■ **TEXT SECTION**
════════════════

North Carolina Highway 43 (NC 43) is a primary state highway in the U.S. state of North Carolina. It connects many towns in the Coastal Plain region.

Route description

History
NC 43 was established around 1928 as a new primary routing between US 17-1/NC 40, in Rocky Mount, and NC 58, in Liberia. In 1931, NC 43 was extended southeast on new primary routing, through Pinetops, to Greenville; then replaced NC 301 to US 17/NC 30, in Vanceboro. Around 1936, NC 43 was rerouted onto new roadway at Essex, avoiding Hollister. In 1958, NC 43 was rerouted in the downtown Greenville area, leaving behind: Charles Avenue, 10th Street, Albemarle Street and 5th Street.

In 1987, NC 43 was extended south of Vanceboro along US 17 Business and US 17 to Weyerhaeuser Road. Traveling along Weyerhaeuser Road, it connects and overlap with NC 55 going into New Bern; then with US 70 Business and southward to US 70 and US 17. The resulting new routing made a western rural bypass of New Bern. In 1998, NC 43 was rerouted onto new connector in downtown Rocky Mount. In 2001, NC 43 was rerouted onto northern bypass route around Rocky Mount, leaving behind NC 43 Bus. In 2009, NC 43 was rerouted onto new road between NC 55 and US 17/US 70, eliminating its routing through New Bern.

════════════════

■ **INFORMATION PROVIDED**

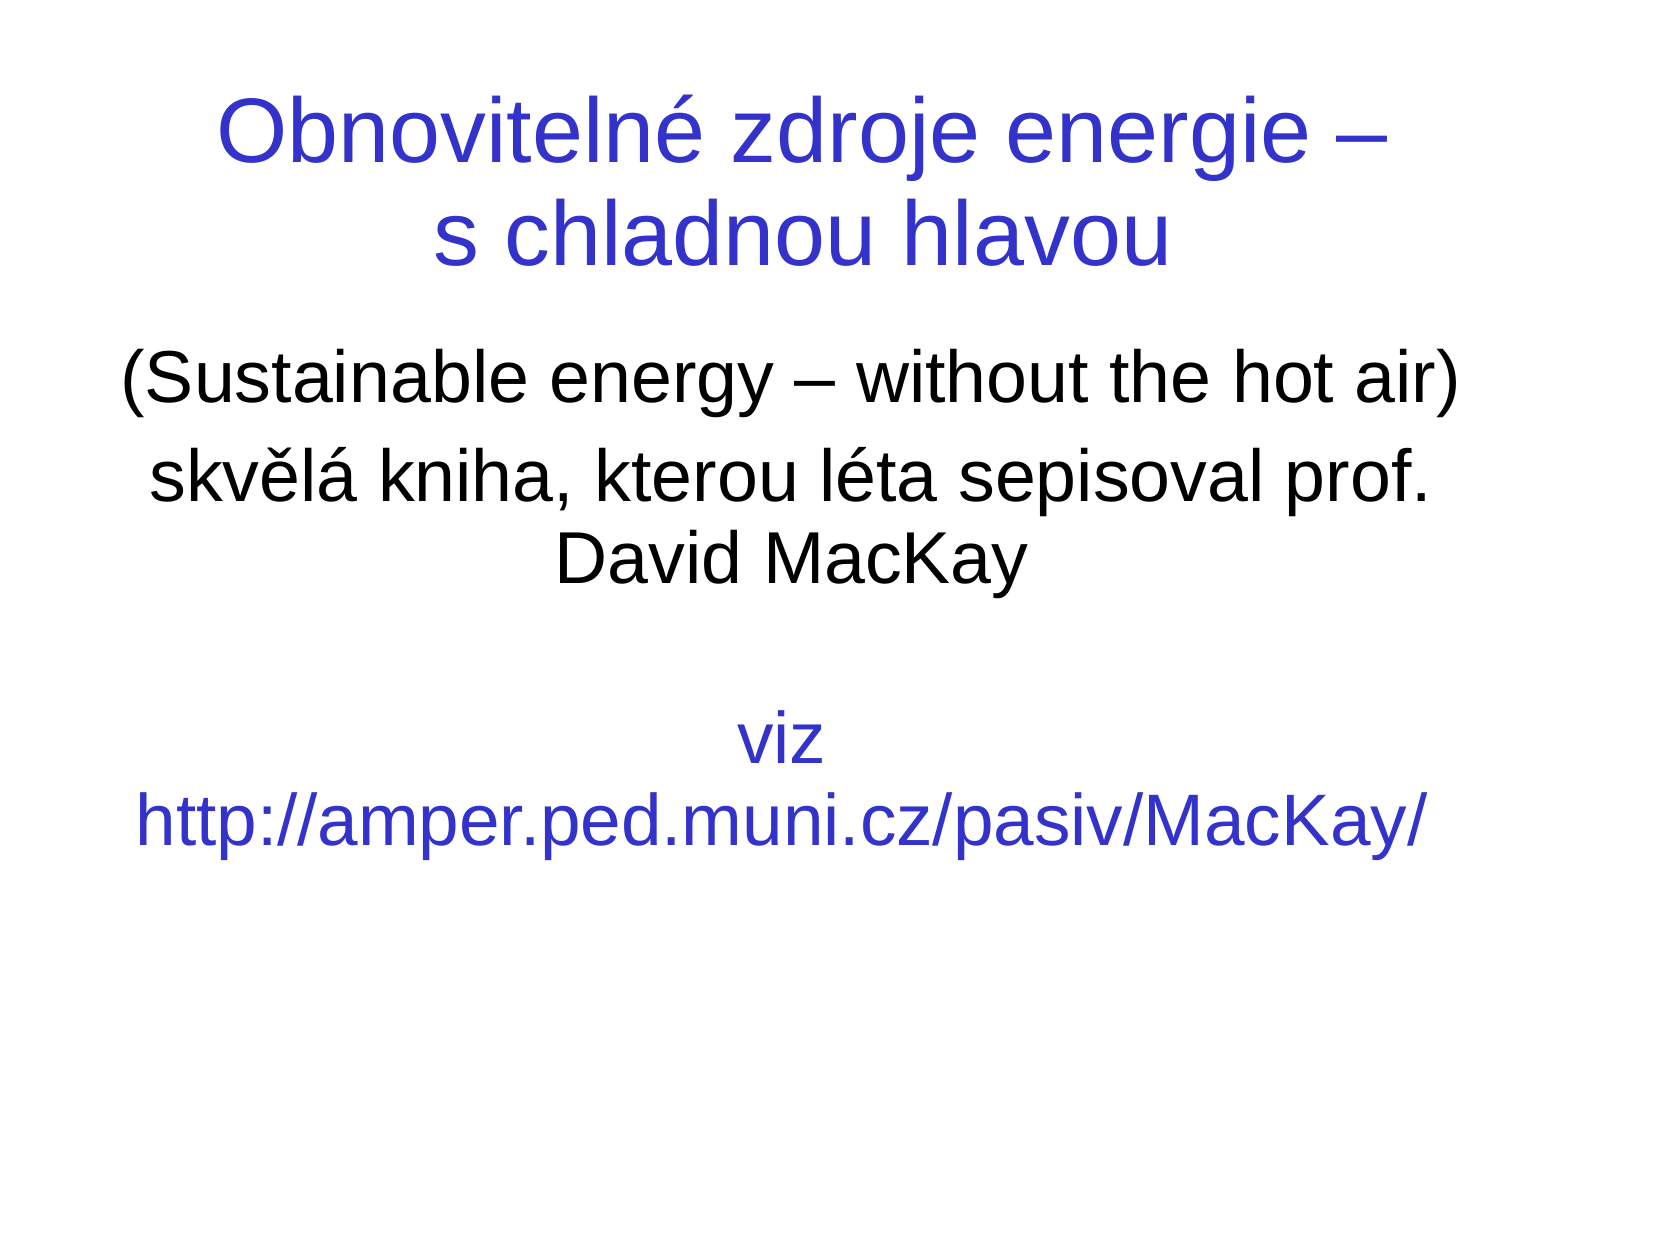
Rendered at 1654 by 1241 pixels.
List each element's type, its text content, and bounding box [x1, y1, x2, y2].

════════════════

■ **WHAT TO WORK ON**
Reproduce the North Carolina Highway 43 text word for word, from start to finish. Work only from the text about the highway.

■ **FINAL RESULT**
North Carolina Highway 43 (NC 43) is a primary state highway in the U.S. state of North Carolina. It connects many towns in the Coastal Plain region.

Route description

History
NC 43 was established around 1928 as a new primary routing between US 17-1/NC 40, in Rocky Mount, and NC 58, in Liberia. In 1931, NC 43 was extended southeast on new primary routing, through Pinetops, to Greenville; then replaced NC 301 to US 17/NC 30, in Vanceboro. Around 1936, NC 43 was rerouted onto new roadway at Essex, avoiding Hollister. In 1958, NC 43 was rerouted in the downtown Greenville area, leaving behind: Charles Avenue, 10th Street, Albemarle Street and 5th Street.

In 1987, NC 43 was extended south of Vanceboro along US 17 Business and US 17 to Weyerhaeuser Road. Traveling along Weyerhaeuser Road, it connects and overlap with NC 55 going into New Bern; then with US 70 Business and southward to US 70 and US 17. The resulting new routing made a western rural bypass of New Bern. In 1998, NC 43 was rerouted onto new connector in downtown Rocky Mount. In 2001, NC 43 was rerouted onto northern bypass route around Rocky Mount, leaving behind NC 43 Bus. In 2009, NC 43 was rerouted onto new road between NC 55 and US 17/US 70, eliminating its routing through New Bern.